What to do about it!

photo courtesy Glenn Miller, Oregon Dept. of Ag.

OTHER COMMON NAMES: hedge garlic, photo courtesy Glenn Miller, Oregon Dept. of Ag.sauce-alone, jack-by-the-hedge, poor man’s mustard, jack-in-the-bush, garlic root, garlicwort, mustard root

DESCRIPTION
Garlic mustard is a biennial herb that ranges from 12 to 48 inches in height as an adult. Leaves and stems emit the distinctive odor of onion or garlic when crushed. First year plants are a rosette of 3 or 4 kidney-shaped, scallop edged leaves. Second-year plants generally produce one or two flowering stems with numerous white flowers that have four separate petals forming a cross. The plant produces black, oblong seeds in 1 to 2 ½ inch slender pods called siliques that radiate from the stem just below the flowers. Its slender taproot is “s”-shaped at the top.

NATIVE LOOK-A-LIKES
During the rosette stage, garlic mustard resembles Viola ssp., and several plants in the Saxifrage family, including Tellima grandiflora (fringecup) and Tolmiea menziesii (piggy-back plant). A distinguishing characteristic of the saxifrage are the presence of long hair, particularly on the leaf stems – which mature garlic mustard does not have.

WHAT TO LOOK FOR
-onion or garlic odor when crushed
-“s”- shaped tap-root
-four-pedaled, white flower

WHEN TO FIND GARLIC MUSTARD
Garlic mustard can be found throughout the year, but it is most easily recognizable in the spring when second year plants are in bloom.

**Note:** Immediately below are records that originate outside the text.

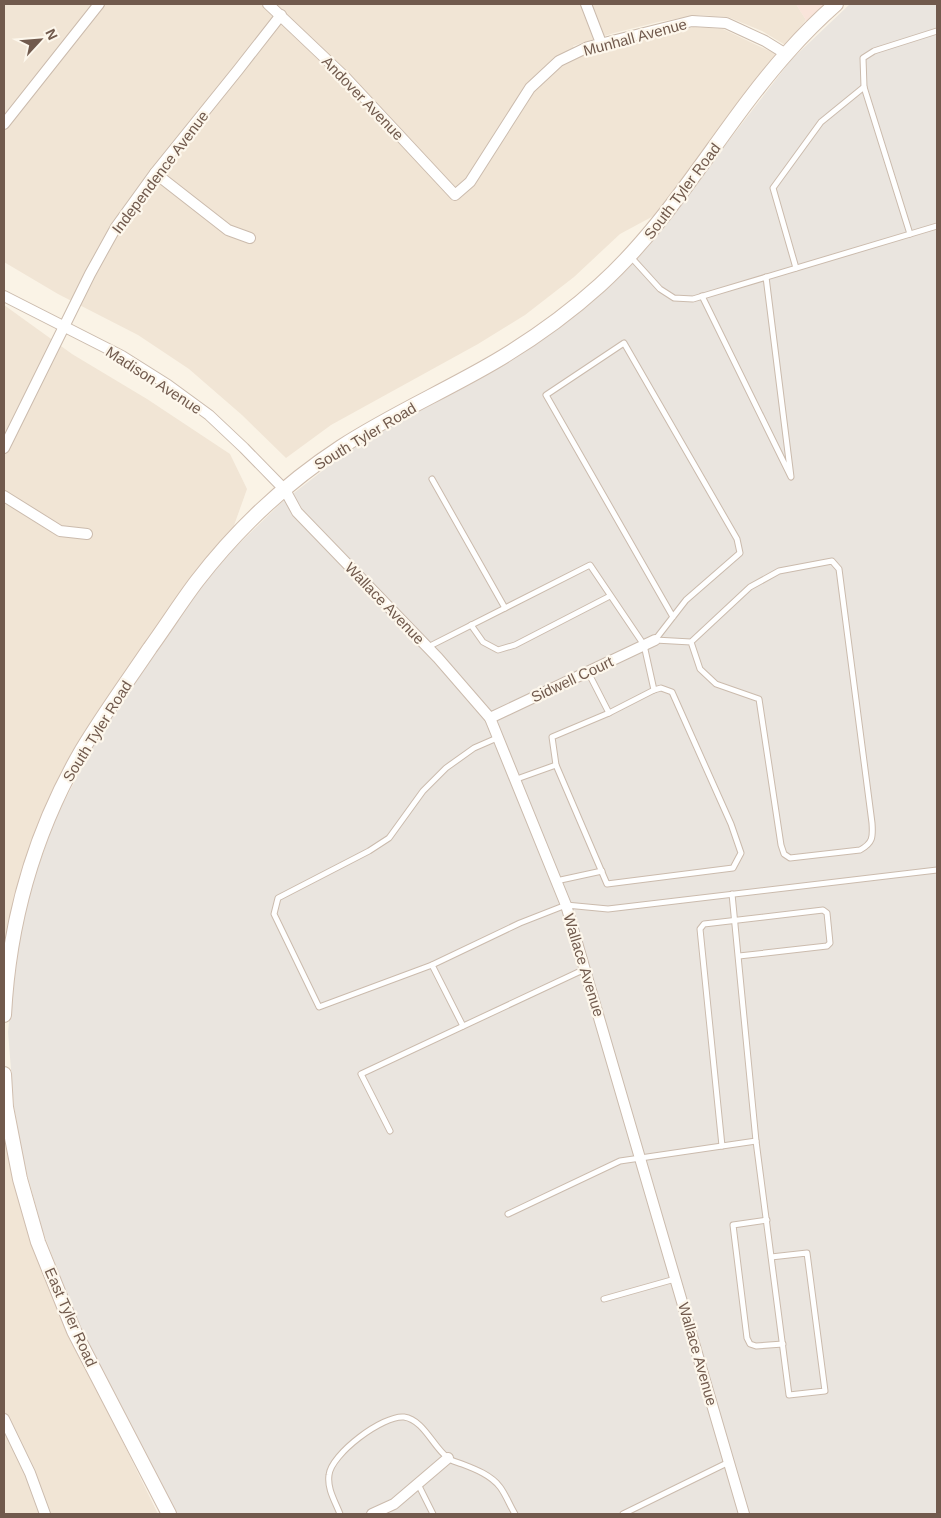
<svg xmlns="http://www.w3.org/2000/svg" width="941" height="1518" font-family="Helvetica,sans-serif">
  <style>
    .residential { fill: #f1e5d5 }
    .commercial { fill: #f9e4da }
    .industrial { fill: #eae5df }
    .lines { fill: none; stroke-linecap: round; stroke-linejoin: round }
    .lane-casing { stroke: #cbbbad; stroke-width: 7 }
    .street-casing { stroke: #cbbbad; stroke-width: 12 }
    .secondary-casing { stroke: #cfbdae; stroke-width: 16 }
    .lane { stroke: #fff; stroke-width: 5 }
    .street { stroke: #fff; stroke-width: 10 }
    .secondary { stroke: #fff; stroke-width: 14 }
    .labels { text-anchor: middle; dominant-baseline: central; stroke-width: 4.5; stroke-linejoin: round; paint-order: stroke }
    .street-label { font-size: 15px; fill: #715a4d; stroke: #fdf7ec }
  </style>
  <rect width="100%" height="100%" fill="#faf3e6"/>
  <g class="residential">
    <polygon points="4,4 796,4 806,20 785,45 762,31 728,17 698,15 658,22 614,33 573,46 579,57 649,37 693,27 723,29 778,55 659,213 620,234 574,277 525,315 478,344 331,425 286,458 242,415 189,369 138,335 58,294 4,262"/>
    <polygon points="4,305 72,354 147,399 230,454 247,489 232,531 48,805 4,969"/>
    <polygon points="4,1120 26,1227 70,1334 158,1514 4,1514"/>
  </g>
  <polygon class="commercial" points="796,4 832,4 809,25"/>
  <polygon class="industrial" points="850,4 937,4 937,1514 171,1514 82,1333 42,1229 24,1162 14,1107 8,1032 15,965 27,899 55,819 103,727 153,653 217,565 281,503 357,444 551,332 672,214 791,60"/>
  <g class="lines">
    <g class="lane-casing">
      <g id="lane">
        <polyline points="864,87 910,234"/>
        <polyline points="630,256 660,289 674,298 693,299 937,226"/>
        <polyline points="796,268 773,188 821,122 864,87 863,58 874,51 937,31"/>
        <polyline points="702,296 791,477 766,277"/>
        <polyline points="432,479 505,608"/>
        <polyline points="471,625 483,642 498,650 515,645 610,596"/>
        <path d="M655,640L691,642L750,587L779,571L832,561L839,569L872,823C873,837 873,843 860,850L790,858L784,854L781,845L759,699L716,684L700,669L691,642"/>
        <polyline points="655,640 686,600 740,553 737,539 624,343 546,395 673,617"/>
        <polyline points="428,647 590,565 644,645 654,690"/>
        <polyline points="588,672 609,713"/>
        <polygon points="661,688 672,692 731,824 741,853 733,868 607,884 556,765 552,737 609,713 654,690"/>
        <polyline points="514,780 556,765"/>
        <polyline points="556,881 602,871"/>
        <polyline points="432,965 319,1007 274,914 278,898 369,851 389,838 423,791 446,768 474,748 497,738"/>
        <polyline points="463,1026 432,965 520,923 566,905 608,909 937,870"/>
        <polyline points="390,1131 361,1074 585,969"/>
        <polyline points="756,1141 789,1395 825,1391 807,1253 771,1257"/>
        <polyline points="722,1146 700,929 704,924 823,910 827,913 830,943 827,946 739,956"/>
        <polyline points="508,1214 620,1161 756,1141 732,894"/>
        <polyline points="767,1220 733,1225 747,1338 750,1344 756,1346 783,1344"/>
        <polyline points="604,1299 675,1279"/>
        <polyline points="418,1484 433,1514"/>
        <path d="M340,1514C335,1501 327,1489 329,1475C331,1454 383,1415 404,1417C424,1420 433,1447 448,1458C451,1461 457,1462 462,1464C475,1469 491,1475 500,1487C506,1495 510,1506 515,1514"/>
        <polyline points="623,1514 729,1462"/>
      </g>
    </g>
    <g class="street-casing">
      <g id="street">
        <polyline points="268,4 345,77 455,195 470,182 530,88 559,61 588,47 692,21 726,23 765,41 786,54"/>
        <polyline points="586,4 601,43"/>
        <polyline points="4,124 99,4"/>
        <polyline points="155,173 228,230 250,238"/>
        <polyline points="4,296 122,356 168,385 209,415 244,448 285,490 297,512 438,658 490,718 566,905 744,1514"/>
        <polyline points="4,448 90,274 116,227 155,173 238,70 281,15"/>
        <polyline points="4,496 60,531 87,534"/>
        <polyline points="490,718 655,640"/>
        <polyline points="4,1419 30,1473 45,1514"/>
        <polyline points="372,1514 394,1504 448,1458"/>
      </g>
    </g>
    <g class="secondary-casing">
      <g id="secondary">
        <path d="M4,1015C9,921 35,831 82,750C103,715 127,682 150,648C166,626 181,602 197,581C237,529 286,483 341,447C390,415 445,391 496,361C533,339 568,314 600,285C675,217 721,127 788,52C803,35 819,19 836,4"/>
        <polyline points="4,1074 6,1107 20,1179 38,1242 74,1331 169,1514"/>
      </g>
    </g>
    <use href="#lane" class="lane"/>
    <use href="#street" class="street"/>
    <use href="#secondary" class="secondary"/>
  </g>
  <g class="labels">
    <g class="street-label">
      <text transform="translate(635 37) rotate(-15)">Munhall Avenue</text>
      <text transform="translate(363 98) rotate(46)">Andover Avenue</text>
      <text transform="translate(160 172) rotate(-53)">Independence Avenue</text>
      <text transform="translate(682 191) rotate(-53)">South Tyler Road</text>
      <text transform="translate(154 380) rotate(33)">Madison Avenue</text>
      <text transform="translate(365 436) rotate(-31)">South Tyler Road</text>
      <text transform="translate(385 603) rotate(46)">Wallace Avenue</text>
      <text transform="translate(572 679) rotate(-25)">Sidwell Court</text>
      <text transform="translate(97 731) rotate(-58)">South Tyler Road</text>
      <text transform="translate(584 965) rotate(73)">Wallace Avenue</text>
      <text transform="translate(71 1317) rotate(66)">East Tyler Road</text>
      <text transform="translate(698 1354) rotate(74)">Wallace Avenue</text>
    </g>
  </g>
  <rect width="941" height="1518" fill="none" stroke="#715a4d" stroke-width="10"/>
  <g transform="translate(40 40) rotate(64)" stroke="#fdf7ec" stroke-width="4" paint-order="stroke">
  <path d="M0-4L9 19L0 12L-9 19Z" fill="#715a4d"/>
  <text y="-8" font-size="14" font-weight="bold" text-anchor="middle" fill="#715a4d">N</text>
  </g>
</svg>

WHERE TO FIND GARLIC MUSTARD
Look in the partial or filtered light of forest understory or edges. It is also found in shaded roadsides, urban areas, riparian areas, along hiking trails, and on agricultural lands.

WHAT TO DO
Only pull if there is a small population and you are absolutely certain of its identification. Bag and remove pulled plants, as seed ripening continues even after plants are pulled.